Jun. 15th, 2021

osprey_archer: (books)
I found Jonathan Ned Katz’s The Invention of Heterosexualityharder going than his Love Stories: Sex Between Men before Homosexuality; the latter is basically a series of case studies in 19th century male-male love affairs, while the former is much more an intellectual history charting theories of heterosexuality in Havelock Ellis, Freud, Friedan, etc. (What would you even use as a case study for the development of heterosexual identity? Scott and Zelda Fitzgerald, maybe.)

However, I think it will be useful to me, particularly in the way it charts the evolution from the 19th century True Love ideal to the 20th century conception of heterosexuality. The True Love ideal presents True Love as chiefly a spiritual/emotional connection, of which sexuality is a subsidiary expression, which is beautiful in marriage (True Love and marriage are both, in the nineteenth century context, implicitly male-female connections) but mere animal sensuality outside of it.

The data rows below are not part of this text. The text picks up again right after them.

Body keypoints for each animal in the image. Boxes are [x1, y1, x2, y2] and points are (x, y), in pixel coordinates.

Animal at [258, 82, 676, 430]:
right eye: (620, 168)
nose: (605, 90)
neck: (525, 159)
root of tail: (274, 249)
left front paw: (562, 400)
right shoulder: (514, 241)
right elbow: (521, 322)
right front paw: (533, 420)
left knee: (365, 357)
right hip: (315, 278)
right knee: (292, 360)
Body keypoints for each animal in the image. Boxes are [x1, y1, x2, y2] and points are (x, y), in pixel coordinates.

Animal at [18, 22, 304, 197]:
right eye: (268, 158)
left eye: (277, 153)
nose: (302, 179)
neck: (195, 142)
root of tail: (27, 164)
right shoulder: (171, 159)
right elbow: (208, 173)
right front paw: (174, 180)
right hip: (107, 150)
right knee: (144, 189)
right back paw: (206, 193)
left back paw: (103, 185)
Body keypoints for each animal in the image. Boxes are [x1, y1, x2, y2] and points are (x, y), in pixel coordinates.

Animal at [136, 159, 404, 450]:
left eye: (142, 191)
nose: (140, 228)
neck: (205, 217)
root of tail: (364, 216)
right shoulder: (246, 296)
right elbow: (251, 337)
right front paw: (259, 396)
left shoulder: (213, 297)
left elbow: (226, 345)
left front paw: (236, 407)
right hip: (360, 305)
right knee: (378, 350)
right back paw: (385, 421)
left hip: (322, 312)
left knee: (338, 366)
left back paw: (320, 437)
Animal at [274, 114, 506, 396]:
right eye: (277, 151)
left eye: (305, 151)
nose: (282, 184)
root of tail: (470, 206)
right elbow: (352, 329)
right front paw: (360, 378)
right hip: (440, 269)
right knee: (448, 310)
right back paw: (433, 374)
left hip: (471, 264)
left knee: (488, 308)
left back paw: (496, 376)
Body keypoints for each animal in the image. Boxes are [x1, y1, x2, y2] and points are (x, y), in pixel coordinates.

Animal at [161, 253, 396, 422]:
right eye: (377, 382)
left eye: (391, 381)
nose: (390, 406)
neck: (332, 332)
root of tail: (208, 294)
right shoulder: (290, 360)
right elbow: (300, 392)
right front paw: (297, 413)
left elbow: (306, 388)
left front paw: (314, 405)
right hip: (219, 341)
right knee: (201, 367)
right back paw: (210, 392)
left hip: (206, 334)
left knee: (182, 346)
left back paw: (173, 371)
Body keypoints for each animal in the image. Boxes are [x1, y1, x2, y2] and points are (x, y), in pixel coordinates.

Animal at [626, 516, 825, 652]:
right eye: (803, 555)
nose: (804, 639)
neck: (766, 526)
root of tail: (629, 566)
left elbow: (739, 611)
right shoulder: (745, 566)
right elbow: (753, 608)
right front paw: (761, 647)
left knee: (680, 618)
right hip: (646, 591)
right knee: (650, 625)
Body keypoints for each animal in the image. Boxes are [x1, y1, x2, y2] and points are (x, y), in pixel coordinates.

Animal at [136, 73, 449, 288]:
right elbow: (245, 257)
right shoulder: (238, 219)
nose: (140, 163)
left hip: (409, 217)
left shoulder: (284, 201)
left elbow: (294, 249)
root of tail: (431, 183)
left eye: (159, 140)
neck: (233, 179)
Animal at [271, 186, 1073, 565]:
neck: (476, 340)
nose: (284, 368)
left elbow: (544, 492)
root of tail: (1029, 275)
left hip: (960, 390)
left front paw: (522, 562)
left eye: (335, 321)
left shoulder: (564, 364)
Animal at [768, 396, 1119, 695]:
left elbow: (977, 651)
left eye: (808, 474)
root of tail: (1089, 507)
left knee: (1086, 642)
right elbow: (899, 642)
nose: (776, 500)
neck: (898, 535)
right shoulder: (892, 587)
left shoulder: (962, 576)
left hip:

(Not everyone bought into this! In Love Stories, Katz mentions the culture of “sporting men” - this has nothing to do with sports in the 20th century sense; think “sport” as in “disporting” - and quotes extensively from a sporting newspaper, which argued that young men’s contacts with female prostitutes where natural and healthy and pleasurable. Apparently in order to protect itself from accusations of total libertinism, that newspaper furiously condemned sodomy, and also condemned sexual relations between black men and white women as “worse than sodomy.”)

In the 20th century conception of heterosexuality, sexuality is not subsidiary. Sexuality is integral (it’s right there in the word!), and sexual fulfillment is the keystone of a happy life and a happy marriage. Hence the proliferation of twentieth century romantic plotlines (in films, books etc.) in which the characters don’t actually seem to like each other but get together because of their passionate sexual attraction.

And, of course, the hetero part which was implicit in true love is now explicit. It’s held up as natural and inevitable, but simultaneously a hard-won achievement of maturity, and also (but this part in not explicit) forever unstable: heterosexuals must be exclusively attracted to members of the opposite sex. God help you if you catch yourself admiring Rita Hayworth in Gilda just a little too much.

I found the elucidation of these different ideals useful, but upon reflection I’m not sure I agree with Katz that there was an evolution - or rather, I think the evolution was mostly in the area of psychosexual theory, but on the ground the ideal of True Love persisted, and coexisted somewhat uneasily with heterosexuality. Nowadays True Love is probably strongest in a conservative Christian context, but it was really the operative understanding of human sexuality among my generally non-religious friend group when I was in high school in the early 2000s.